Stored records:
——————————

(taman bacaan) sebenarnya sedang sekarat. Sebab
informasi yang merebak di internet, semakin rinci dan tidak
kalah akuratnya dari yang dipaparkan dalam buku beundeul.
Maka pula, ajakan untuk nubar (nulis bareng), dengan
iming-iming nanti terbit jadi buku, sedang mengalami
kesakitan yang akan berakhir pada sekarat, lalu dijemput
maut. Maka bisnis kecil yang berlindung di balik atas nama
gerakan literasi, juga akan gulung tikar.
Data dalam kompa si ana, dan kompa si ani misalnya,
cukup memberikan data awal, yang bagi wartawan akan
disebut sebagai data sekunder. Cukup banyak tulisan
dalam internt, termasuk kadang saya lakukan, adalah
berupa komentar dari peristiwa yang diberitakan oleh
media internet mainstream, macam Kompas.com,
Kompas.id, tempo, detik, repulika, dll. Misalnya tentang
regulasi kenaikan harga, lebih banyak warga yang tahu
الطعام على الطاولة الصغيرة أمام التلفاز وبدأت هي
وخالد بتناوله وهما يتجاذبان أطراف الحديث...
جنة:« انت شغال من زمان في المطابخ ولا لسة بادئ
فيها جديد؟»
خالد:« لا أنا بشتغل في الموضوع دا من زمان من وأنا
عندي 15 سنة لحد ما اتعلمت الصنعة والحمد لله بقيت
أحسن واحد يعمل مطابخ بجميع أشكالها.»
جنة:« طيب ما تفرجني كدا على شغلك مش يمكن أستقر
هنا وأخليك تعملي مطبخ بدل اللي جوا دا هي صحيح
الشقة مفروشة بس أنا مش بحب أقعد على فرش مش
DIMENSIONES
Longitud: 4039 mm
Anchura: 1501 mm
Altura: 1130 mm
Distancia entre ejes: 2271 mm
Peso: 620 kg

——————————

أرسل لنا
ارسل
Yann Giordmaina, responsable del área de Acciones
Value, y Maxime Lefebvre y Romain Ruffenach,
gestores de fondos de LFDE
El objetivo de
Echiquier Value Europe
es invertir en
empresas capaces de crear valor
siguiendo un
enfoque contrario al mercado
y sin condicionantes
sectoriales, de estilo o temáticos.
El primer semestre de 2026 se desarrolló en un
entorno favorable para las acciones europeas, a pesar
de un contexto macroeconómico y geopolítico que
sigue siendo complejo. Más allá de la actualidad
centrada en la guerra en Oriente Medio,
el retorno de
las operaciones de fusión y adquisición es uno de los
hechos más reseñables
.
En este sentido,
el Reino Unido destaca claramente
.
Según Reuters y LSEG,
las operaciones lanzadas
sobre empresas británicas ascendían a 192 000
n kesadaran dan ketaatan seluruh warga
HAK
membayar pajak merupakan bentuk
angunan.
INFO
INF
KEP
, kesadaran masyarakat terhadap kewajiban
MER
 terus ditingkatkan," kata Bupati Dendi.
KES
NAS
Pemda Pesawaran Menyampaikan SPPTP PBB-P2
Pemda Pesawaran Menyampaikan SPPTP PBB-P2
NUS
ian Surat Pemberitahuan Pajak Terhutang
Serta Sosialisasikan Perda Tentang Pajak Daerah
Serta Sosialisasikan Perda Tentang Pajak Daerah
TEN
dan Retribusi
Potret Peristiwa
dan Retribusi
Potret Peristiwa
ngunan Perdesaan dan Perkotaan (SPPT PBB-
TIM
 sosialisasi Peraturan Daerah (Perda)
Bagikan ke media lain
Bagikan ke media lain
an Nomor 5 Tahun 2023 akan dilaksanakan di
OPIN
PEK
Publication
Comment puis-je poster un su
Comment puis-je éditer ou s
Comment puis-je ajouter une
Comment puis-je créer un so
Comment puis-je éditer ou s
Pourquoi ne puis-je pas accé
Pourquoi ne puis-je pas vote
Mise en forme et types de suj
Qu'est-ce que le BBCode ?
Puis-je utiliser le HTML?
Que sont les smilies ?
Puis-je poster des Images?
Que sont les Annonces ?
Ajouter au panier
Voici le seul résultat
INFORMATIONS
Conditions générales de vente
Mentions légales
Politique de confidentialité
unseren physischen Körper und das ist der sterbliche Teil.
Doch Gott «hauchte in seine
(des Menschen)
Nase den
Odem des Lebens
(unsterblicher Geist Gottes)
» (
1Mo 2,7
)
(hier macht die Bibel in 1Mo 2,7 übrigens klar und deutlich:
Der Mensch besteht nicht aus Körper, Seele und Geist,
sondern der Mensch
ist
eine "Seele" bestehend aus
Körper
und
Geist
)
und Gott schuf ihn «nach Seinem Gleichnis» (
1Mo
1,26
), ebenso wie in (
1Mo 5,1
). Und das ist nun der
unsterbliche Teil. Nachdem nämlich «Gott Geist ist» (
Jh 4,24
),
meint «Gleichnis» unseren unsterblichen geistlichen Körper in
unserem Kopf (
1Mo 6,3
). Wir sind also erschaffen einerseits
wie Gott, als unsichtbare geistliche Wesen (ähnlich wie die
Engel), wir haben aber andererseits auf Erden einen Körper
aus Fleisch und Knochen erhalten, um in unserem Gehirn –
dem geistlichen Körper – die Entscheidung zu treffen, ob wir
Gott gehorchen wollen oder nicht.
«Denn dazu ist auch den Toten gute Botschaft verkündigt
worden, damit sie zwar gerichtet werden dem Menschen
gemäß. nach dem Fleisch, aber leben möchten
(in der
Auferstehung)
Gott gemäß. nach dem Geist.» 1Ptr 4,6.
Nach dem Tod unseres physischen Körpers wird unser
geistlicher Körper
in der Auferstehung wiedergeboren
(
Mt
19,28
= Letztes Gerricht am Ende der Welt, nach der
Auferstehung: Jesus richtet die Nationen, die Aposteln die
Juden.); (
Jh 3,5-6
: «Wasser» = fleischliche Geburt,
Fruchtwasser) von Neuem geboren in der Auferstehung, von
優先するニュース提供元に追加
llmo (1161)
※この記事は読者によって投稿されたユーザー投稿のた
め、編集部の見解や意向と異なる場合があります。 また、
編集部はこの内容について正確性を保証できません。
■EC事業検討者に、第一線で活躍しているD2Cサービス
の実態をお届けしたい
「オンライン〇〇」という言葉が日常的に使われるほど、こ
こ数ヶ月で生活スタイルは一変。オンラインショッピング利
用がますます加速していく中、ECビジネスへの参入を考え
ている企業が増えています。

——————————

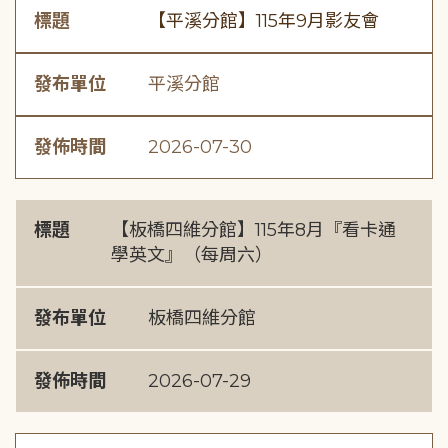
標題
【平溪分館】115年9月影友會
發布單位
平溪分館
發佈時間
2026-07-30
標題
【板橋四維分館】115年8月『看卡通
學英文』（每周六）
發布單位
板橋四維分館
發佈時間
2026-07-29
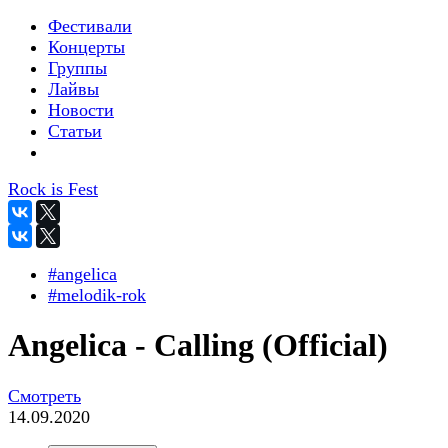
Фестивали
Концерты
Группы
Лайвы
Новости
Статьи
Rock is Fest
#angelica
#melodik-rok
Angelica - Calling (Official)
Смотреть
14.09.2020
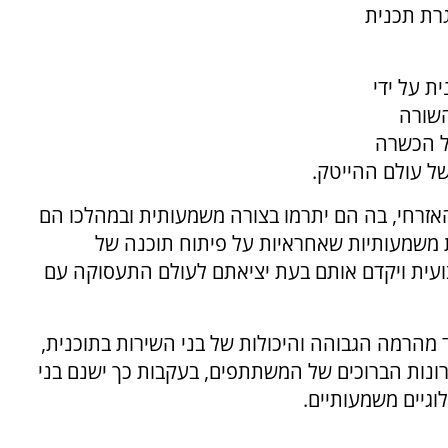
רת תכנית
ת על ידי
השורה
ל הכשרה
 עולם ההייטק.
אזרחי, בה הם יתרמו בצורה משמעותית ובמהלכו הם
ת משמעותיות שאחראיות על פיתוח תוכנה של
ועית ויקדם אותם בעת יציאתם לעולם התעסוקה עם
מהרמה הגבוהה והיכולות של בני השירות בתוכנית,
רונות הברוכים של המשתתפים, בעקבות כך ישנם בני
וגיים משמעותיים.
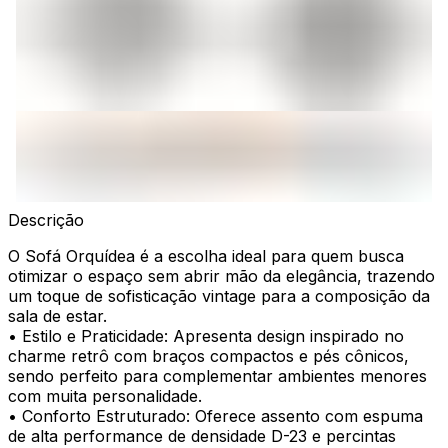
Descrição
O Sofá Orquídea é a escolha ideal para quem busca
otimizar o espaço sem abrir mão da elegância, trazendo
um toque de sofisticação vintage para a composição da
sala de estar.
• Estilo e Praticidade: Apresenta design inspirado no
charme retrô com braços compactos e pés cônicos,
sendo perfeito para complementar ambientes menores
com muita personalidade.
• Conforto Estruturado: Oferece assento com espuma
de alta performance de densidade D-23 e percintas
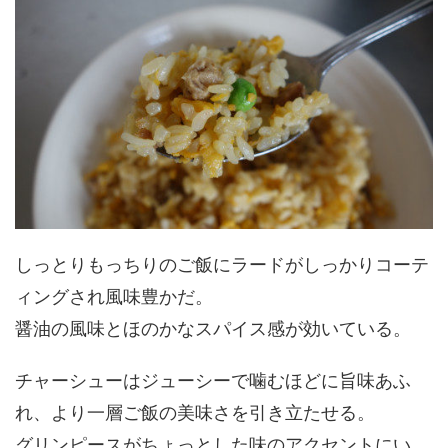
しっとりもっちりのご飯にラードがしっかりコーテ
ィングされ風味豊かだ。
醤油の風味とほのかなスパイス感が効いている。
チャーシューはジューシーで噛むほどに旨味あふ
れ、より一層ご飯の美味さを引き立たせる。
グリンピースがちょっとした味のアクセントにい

——————————

Task to complete:
For the word "زمان", tally the lines of the entries in which it appears and give the total alone.

Written answer:
2